While the doctor checks Will out, Gigi found her wet wipes in the diaper bag and began cleaning the room. She cleaned the legs of the chair, then climbed up on a chair where she climbed to the sink. She carefully and thoroughly wiped out the sink and the faucet. The doctor watched her for a while and said “Is she cleaning?” I said “Yes.” He said “She’s a little young for OCD.” I shrugged.
With Will’s exam over, the doctor turned his attention to Gigi. At her 1 year appointment she didn’t talk. We discussed her surgery last April and the pediatrician said “She talks now, right?” I said “Yes”. I wanted to say getting her to not talk is the trick. Will piped up “She sings too.” Before I could stop him the doctor asked Gigi “Do you sing?”

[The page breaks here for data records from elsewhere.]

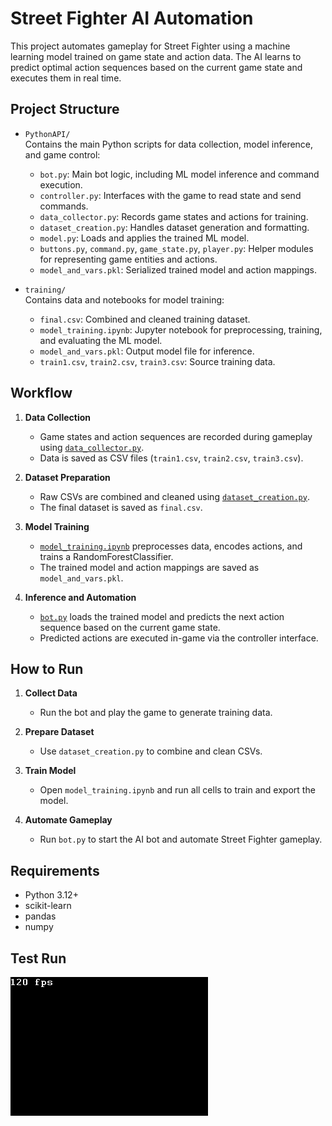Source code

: # Street Fighter AI Automation

This project automates gameplay for Street Fighter using a machine learning model trained on game state and action data. The AI learns to predict optimal action sequences based on the current game state and executes them in real time.

## Project Structure

- `PythonAPI/`  
  Contains the main Python scripts for data collection, model inference, and game control:
  - `bot.py`: Main bot logic, including ML model inference and command execution.
  - `controller.py`: Interfaces with the game to read state and send commands.
  - `data_collector.py`: Records game states and actions for training.
  - `dataset_creation.py`: Handles dataset generation and formatting.
  - `model.py`: Loads and applies the trained ML model.
  - `buttons.py`, `command.py`, `game_state.py`, `player.py`: Helper modules for representing game entities and actions.
  - `model_and_vars.pkl`: Serialized trained model and action mappings.

- `training/`  
  Contains data and notebooks for model training:
  - `final.csv`: Combined and cleaned training dataset.
  - `model_training.ipynb`: Jupyter notebook for preprocessing, training, and evaluating the ML model.
  - `model_and_vars.pkl`: Output model file for inference.
  - `train1.csv`, `train2.csv`, `train3.csv`: Source training data.

## Workflow

1. **Data Collection**  
   - Game states and action sequences are recorded during gameplay using [`data_collector.py`](PythonAPI/data_collector.py).
   - Data is saved as CSV files (`train1.csv`, `train2.csv`, `train3.csv`).

2. **Dataset Preparation**  
   - Raw CSVs are combined and cleaned using [`dataset_creation.py`](PythonAPI/dataset_creation.py).
   - The final dataset is saved as `final.csv`.

3. **Model Training**  
   - [`model_training.ipynb`](training/model_training.ipynb) preprocesses data, encodes actions, and trains a RandomForestClassifier.
   - The trained model and action mappings are saved as `model_and_vars.pkl`.

4. **Inference and Automation**  
   - [`bot.py`](PythonAPI/bot.py) loads the trained model and predicts the next action sequence based on the current game state.
   - Predicted actions are executed in-game via the controller interface.

## How to Run

1. **Collect Data**
   - Run the bot and play the game to generate training data.

2. **Prepare Dataset**
   - Use `dataset_creation.py` to combine and clean CSVs.

3. **Train Model**
   - Open `model_training.ipynb` and run all cells to train and export the model.

4. **Automate Gameplay**
   - Run `bot.py` to start the AI bot and automate Street Fighter gameplay.

## Requirements

- Python 3.12+
- scikit-learn
- pandas
- numpy

## Test Run
![Demo Animation](example/ex.gif)
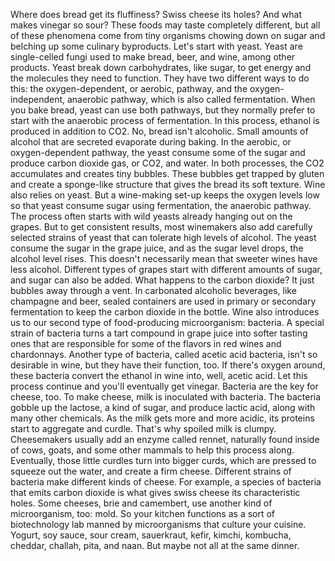Where does bread get its fluffiness? Swiss cheese its holes? And what makes vinegar so sour? These foods may taste  completely different, but all of these phenomena come from tiny organisms chowing down on sugar and belching up some culinary byproducts. Let's start with yeast. Yeast are single-celled fungi  used to make bread, beer, and wine, among other products. Yeast break down carbohydrates, like sugar, to get energy  and the molecules they need to function. They have two different ways to do this: the oxygen-dependent, or aerobic, pathway, and the oxygen-independent,  anaerobic pathway, which is also called fermentation. When you bake bread, yeast can use both pathways, but they normally prefer to start with the anaerobic process of fermentation. In this process, ethanol is produced in addition to CO2. No, bread isn't alcoholic. Small amounts of alcohol that are secreted evaporate during baking. In the aerobic,  or oxygen-dependent pathway, the yeast consume some of the sugar and produce carbon dioxide gas, or CO2, and water. In both processes, the CO2 accumulates and creates tiny bubbles. These bubbles get trapped by gluten and create a sponge-like structure that gives the bread its soft texture. Wine also relies on yeast. But a wine-making set-up  keeps the oxygen levels low so that yeast consume sugar  using fermentation, the anaerobic pathway. The process often starts with wild yeasts already hanging out on the grapes. But to get consistent results, most winemakers also add  carefully selected strains of yeast that can tolerate high levels of alcohol. The yeast consume the sugar in the grape juice, and as the sugar level drops, the alcohol level rises. This doesn't necessarily mean  that sweeter wines have less alcohol. Different types of grapes start with different amounts of sugar, and sugar can also be added. What happens to the carbon dioxide? It just bubbles away through a vent. In carbonated alcoholic beverages, like champagne and beer, sealed containers are used in primary or secondary fermentation to keep the carbon dioxide in the bottle. Wine also introduces us to our second type of food-producing microorganism: bacteria. A special strain of bacteria turns a tart compound in grape juice into softer tasting ones that are responsible for some of the flavors in red wines and chardonnays. Another type of bacteria, called acetic acid bacteria, isn't so desirable in wine, but they have their function, too. If there's oxygen around, these bacteria convert the ethanol in wine into, well, acetic acid. Let this process continue and you'll eventually get vinegar. Bacteria are the key for cheese, too. To make cheese,  milk is inoculated with bacteria. The bacteria gobble up the lactose, a kind of sugar, and produce lactic acid, along with many other chemicals. As the milk gets more and more acidic, its proteins start to aggregate  and curdle. That's why spoiled milk is clumpy. Cheesemakers usually add an enzyme called rennet, naturally found inside of cows, goats, and some other mammals to help this process along. Eventually, those little curdles turn into bigger curds, which are pressed  to squeeze out the water, and create a firm cheese. Different strains of bacteria make different kinds of cheese. For example, a species of bacteria that emits carbon dioxide is what gives swiss cheese its characteristic holes. Some cheeses, brie and camembert, use another kind of microorganism, too: mold. So your kitchen functions as a sort of biotechnology lab manned by microorganisms  that culture your cuisine. Yogurt, soy sauce, sour cream, sauerkraut, kefir, kimchi, kombucha,  cheddar, challah, pita, and naan. But maybe not all at the same dinner.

It’s important to point out here that if Gigi has an audience, Gigi performs. Gigi loves to perform. Gigi writes her own music. Her favorite self-authored song currently is what I titled Ode to the Hippo. As soon as the doctor asked if she sang, Gigi stood up on the table and put on a show in her diaper. She began singing rather loudly while she danced:
“Hippo-pod-nus! Hippo-pod-nus! Shake you bon-bon!”
Pediatrician looked at me.
“Did she just sing ‘Shake your bon-bon’?”
“Afraid so.”
“She’s singing a song she made up by herself and it’s about a hippopotamus?”

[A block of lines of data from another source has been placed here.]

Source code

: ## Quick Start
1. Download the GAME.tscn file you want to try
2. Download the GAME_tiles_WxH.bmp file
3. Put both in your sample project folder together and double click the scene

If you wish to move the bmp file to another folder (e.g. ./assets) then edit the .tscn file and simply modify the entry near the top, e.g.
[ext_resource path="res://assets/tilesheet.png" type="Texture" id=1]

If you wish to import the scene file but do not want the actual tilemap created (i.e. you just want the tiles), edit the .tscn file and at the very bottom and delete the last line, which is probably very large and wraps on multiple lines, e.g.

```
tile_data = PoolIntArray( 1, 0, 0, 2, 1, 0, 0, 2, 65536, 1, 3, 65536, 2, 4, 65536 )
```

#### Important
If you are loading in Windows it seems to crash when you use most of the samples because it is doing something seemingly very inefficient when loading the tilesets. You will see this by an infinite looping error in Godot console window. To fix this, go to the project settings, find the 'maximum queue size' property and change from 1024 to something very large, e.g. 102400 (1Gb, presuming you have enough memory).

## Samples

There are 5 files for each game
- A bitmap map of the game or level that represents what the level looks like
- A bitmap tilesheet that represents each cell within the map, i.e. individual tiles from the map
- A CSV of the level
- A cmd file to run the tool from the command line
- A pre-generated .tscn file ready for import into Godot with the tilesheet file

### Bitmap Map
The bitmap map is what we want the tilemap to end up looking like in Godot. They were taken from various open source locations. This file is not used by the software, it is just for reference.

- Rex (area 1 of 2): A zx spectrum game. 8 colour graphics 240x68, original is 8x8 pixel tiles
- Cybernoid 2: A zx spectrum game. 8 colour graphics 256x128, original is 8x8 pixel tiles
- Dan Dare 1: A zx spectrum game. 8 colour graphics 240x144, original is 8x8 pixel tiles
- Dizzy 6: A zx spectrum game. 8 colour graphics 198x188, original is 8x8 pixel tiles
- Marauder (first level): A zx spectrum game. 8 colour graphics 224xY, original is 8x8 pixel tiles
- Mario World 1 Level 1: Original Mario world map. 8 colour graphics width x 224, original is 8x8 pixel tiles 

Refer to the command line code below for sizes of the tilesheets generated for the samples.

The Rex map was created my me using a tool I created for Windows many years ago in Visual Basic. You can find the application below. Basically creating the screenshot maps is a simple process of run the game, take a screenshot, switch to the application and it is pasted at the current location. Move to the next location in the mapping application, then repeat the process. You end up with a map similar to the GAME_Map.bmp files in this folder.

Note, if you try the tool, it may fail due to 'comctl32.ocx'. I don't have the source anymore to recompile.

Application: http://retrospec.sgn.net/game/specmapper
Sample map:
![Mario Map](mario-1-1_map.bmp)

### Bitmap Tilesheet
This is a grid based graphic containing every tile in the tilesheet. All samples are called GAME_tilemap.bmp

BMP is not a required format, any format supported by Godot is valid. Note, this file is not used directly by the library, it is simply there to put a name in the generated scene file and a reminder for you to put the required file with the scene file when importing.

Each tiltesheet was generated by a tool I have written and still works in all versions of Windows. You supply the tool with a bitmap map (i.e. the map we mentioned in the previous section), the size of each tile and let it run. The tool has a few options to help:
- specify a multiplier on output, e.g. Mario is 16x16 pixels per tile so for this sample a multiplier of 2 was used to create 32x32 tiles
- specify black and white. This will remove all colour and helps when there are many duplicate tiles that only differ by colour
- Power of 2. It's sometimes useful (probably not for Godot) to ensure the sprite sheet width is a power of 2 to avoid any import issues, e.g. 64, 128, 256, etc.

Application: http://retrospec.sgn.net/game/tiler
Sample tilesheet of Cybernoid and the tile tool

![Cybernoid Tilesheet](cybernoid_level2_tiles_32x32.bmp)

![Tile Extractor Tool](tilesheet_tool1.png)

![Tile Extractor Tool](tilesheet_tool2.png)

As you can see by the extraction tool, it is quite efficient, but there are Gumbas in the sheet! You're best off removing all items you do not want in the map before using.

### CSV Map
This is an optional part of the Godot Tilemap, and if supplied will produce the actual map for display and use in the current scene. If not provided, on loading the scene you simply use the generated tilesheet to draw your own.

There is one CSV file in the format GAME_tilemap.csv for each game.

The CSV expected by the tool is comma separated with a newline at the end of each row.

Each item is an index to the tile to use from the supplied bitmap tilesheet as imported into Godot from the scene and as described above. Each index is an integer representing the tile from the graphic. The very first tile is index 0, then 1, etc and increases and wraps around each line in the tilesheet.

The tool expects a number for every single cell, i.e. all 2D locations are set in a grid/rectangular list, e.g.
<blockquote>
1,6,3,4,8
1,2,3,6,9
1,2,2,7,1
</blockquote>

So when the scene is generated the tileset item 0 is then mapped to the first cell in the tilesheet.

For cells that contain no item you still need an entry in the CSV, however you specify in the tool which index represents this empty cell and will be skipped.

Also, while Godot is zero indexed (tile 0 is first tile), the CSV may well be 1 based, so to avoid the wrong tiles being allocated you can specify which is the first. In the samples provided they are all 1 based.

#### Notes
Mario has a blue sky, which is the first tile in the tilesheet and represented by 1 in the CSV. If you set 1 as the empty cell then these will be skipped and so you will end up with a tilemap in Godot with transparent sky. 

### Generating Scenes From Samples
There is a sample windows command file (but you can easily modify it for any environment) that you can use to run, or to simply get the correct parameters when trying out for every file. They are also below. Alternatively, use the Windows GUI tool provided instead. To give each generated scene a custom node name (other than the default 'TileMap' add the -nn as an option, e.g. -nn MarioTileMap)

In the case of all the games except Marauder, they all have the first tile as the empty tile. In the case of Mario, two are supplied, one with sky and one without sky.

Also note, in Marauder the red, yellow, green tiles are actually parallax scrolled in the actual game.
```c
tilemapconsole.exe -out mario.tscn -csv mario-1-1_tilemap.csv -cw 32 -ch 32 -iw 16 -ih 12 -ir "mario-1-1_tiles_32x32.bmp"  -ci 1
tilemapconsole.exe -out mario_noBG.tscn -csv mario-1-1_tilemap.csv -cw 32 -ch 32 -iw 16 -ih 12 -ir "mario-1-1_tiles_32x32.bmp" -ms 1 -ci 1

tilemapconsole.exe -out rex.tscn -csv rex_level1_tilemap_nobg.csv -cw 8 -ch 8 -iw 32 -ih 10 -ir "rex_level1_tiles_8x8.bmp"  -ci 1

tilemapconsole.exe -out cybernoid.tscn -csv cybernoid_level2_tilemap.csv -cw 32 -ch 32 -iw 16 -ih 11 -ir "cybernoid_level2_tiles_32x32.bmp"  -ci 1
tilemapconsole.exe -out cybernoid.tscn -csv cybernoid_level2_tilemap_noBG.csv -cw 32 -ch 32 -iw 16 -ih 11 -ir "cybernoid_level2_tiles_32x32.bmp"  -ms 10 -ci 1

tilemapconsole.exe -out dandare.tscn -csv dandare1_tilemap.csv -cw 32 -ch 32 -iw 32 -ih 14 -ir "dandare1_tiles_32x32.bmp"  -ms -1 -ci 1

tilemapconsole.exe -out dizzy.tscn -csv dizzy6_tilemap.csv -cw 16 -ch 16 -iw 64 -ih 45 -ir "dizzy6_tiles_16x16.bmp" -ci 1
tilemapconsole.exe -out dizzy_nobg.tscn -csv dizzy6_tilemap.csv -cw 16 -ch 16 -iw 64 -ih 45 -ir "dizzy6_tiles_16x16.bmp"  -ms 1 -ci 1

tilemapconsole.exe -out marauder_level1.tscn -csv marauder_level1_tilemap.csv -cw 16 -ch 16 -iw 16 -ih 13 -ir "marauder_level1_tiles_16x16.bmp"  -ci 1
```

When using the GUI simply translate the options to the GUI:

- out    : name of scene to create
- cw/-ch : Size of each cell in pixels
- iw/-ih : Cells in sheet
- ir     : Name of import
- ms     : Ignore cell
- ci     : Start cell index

“Yes. Hippo-pod-nus.” I sang it.
“Shake your bon-bon?” He asked.
“Correct.”
He started laughing.
“Your house sounds like a lot of fun.”
I nod. I wanted to ask him to prescribe me something because of how much “fun” I have every time I hear Ode to the Hippo. It’s an instant headache these days.
The nurse comes in with a few needles. Gigi isn’t due for anything, but since we are in contact with a lot of recently arrived immigrants she needed a TB test and a routine blood test for lead, etc. The nurse asks “Who’s first?” Will, who lives in the illusion that going first means something good – because why would you ask who wanted to go first for something unpleasant – says “ME!” Sweet, trusting soul that boy.

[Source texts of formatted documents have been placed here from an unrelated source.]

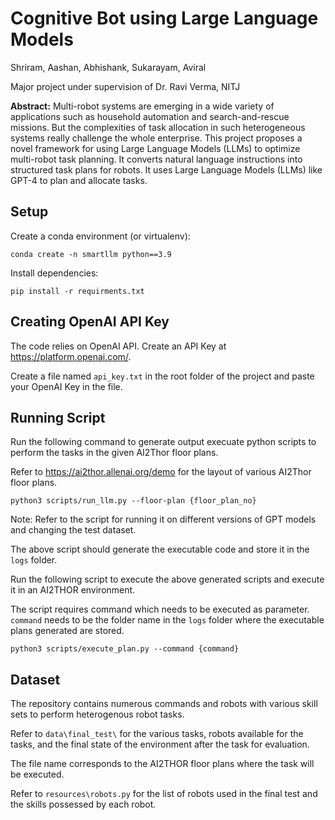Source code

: # **Cognitive Bot using Large Language Models**

Shriram, Aashan, Abhishank, Sukarayam, Aviral 

Major project under supervision of Dr. Ravi Verma, NITJ


**Abstract:** Multi-robot systems are emerging in a wide variety of applications such as household automation and search-and-rescue missions. But the complexities of task allocation in such heterogeneous systems really challenge the whole enterprise. 
This project proposes a novel framework for using Large Language Models (LLMs) to optimize multi-robot task planning. It converts natural language instructions into structured task plans for robots.
It uses Large Language Models (LLMs) like GPT-4 to plan and allocate tasks.


## Setup
Create a conda environment (or virtualenv):
```
conda create -n smartllm python==3.9
```

Install dependencies:
```
pip install -r requirments.txt
```

## Creating OpenAI API Key
The code relies on OpenAI API. Create an API Key at https://platform.openai.com/.

Create a file named ```api_key.txt``` in the root folder of the project and paste your OpenAI Key in the file. 

## Running Script
Run the following command to generate output execuate python scripts to perform the tasks in the given AI2Thor floor plans. 

Refer to https://ai2thor.allenai.org/demo for the layout of various AI2Thor floor plans.
```
python3 scripts/run_llm.py --floor-plan {floor_plan_no}
```
Note: Refer to the script for running it on different versions of GPT models and changing the test dataset. 

The above script should generate the executable code and store it in the ```logs``` folder.


Run the following script to execute the above generated scripts and execute it in an AI2THOR environment. 

The script requires command which needs to be executed as parameter. ```command``` needs to be the folder name in the ```logs``` folder where the executable plans generated are stored. 
```
python3 scripts/execute_plan.py --command {command}
```
## Dataset
The repository contains numerous commands and robots with various skill sets to perform heterogenous robot tasks. 

Refer to ```data\final_test\``` for the various tasks, robots available for the tasks, and the final state of the environment after the task for evaluation. 

The file name corresponds to the AI2THOR floor plans where the task will be executed. 

Refer to ```resources\robots.py``` for the list of robots used in the final test and the skills possessed by each robot.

I tell Will to sit on my lap for “The Booster”. He questions not. He hops up in my lap and the nurse is in and out before he can have the anxiety attack. Of course, he has the attack after she’s done, so he stands in the corner whimpering and upset and angry that he trusted me and I didn’t protect him.
I fear Gigi will see this and understand she’s next. She says “Willie crying!” She checks him out as he whimpers at death’s doorstep from the booster shot. I prepare for a wrestling match to get her up on my lap, but instead she hopped up on her own accord and pulled up her own sleeve. The nurse laughed and started the process. Gigi didn’t blink. She didn’t cry. She didn’t do anything but sit and stare down Will. She looked at her brother with the look that says “You’re a big dumb sissy!” She is woman, hear her roar. I briefly consider teaching her the song, but fear it will become an instant hit in her songbook.
During the blood test she treated the nurse to a round of Ode to the Hippo.
“Hippo-pod-nus. Hippo-pod-nus. Shake you bon-booooonnnnnnnn.”
“Did she just say ‘shake your bon-bon’?”
“Yes.”
“Big Ricky Martin fans at your house?”
“Her dad is.” What Chris doesn’t know doesn’t hurt him.
Both kids were sleeping soundly in the car by the time I pulled out on the main street. I breathed a sigh of relief that our next appointment isn’t until next February and by then Ode to the Hippo will be long forgotten. By then we may be treated to The Enterprizing Emu but that’s a year away.
Comments
Re: Coming Soon to a Pediatrician Near You
Too funny. The receptionists at our Ped's office are awful too!